What to work on:
Only those lines running from the line that contains "For every layout" through the end of the material are to be written out, each exactly as shown.

Exercise material:
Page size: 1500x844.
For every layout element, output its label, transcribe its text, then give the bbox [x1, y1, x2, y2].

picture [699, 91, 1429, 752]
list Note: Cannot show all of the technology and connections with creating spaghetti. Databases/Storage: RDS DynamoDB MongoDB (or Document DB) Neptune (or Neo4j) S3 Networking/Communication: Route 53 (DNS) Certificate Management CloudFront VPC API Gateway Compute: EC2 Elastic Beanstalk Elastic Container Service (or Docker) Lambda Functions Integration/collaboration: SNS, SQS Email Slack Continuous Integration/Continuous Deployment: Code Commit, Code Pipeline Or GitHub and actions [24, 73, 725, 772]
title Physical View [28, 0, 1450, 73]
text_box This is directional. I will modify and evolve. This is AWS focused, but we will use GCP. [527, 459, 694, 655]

Written answer:
For every layout element, output its label, transcribe its text, then give the bbox [x1, y1, x2, y2].

picture [699, 91, 1429, 752]
list Note: Cannot show all of the technology and connections with creating spaghetti. Databases/Storage: RDS DynamoDB MongoDB (or Document DB) Neptune (or Neo4j) S3 Networking/Communication: Route 53 (DNS) Certificate Management CloudFront VPC API Gateway Compute: EC2 Elastic Beanstalk Elastic Container Service (or Docker) Lambda Functions Integration/collaboration: SNS, SQS Email Slack Continuous Integration/Continuous Deployment: Code Commit, Code Pipeline Or GitHub and actions [24, 73, 725, 772]
title Physical View [28, 0, 1450, 73]
text_box This is directional. I will modify and evolve. This is AWS focused, but we will use GCP. [527, 459, 694, 655]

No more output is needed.